AUTHOR=Jin Xin , Wang Jun , Ge Lina , Hu Qing TITLE=Identification of Immune-Related Biomarkers for Sciatica in Peripheral Blood JOURNAL=Frontiers in Genetics VOLUME=12 YEAR=2021 URL=https://www.frontiersin.org/journals/genetics/articles/10.3389/fgene.2021.781945 DOI=10.3389/fgene.2021.781945 ISSN=1664-8021 ABSTRACT=

Objective: Sciatica pertains to neuropathic pain that has been associated with inflammatory response. We aimed to identify significant immune-related biomarkers for sciatica in peripheral blood.

Methods: We utilized the GSE150408 expression profiling data from the Gene Expression Omnibus (GEO) database as the training dataset and extracted immune-related genes for further analysis. Differentially expressed immune-related genes (DEIRGs) between healthy controls and patients with sciatica were selected using the “limma” package and verified in clinical specimens by quantitative reverse transcription PCR (RT-qPCR). A diagnostic immune-related gene signature was established using the training model and random forest (RF), generalized linear model (GLM), and support vector machine (SVM) models. Sciatica patient subtypes were identified using the consensus clustering method.

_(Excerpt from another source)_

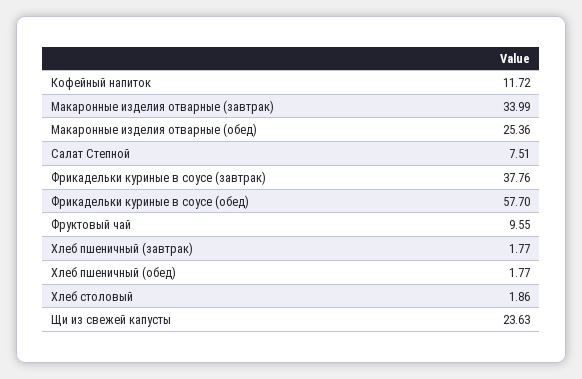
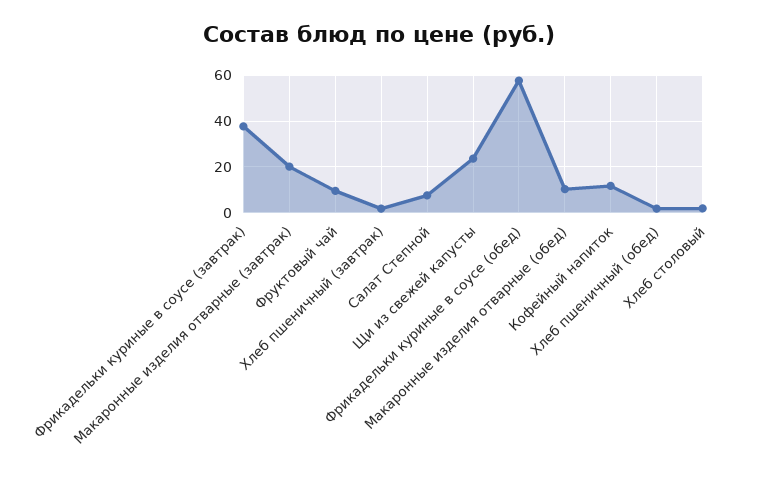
Макаронные изделия отварные (завтрак): 33.99 -> 20
Макаронные изделия отварные (обед): 25.36 -> 10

Results: Thirteen significant DEIRGs were acquired, of which five (CRP, EREG, FAM19A4, RLN1, and WFIKKN1) were selected to establish a diagnostic immune-related gene signature according to the most appropriate training model, namely, the RF model. A clinical application nomogram model was established based on the expression level of the five DEIRGs. The sciatica patients were divided into two subtypes (C1 and C2) according to the consensus clustering method.

Conclusions: Our research established a diagnostic five immune-related gene signature to discriminate sciatica and identified two sciatica subtypes, which may be beneficial to the clinical diagnosis and treatment of sciatica.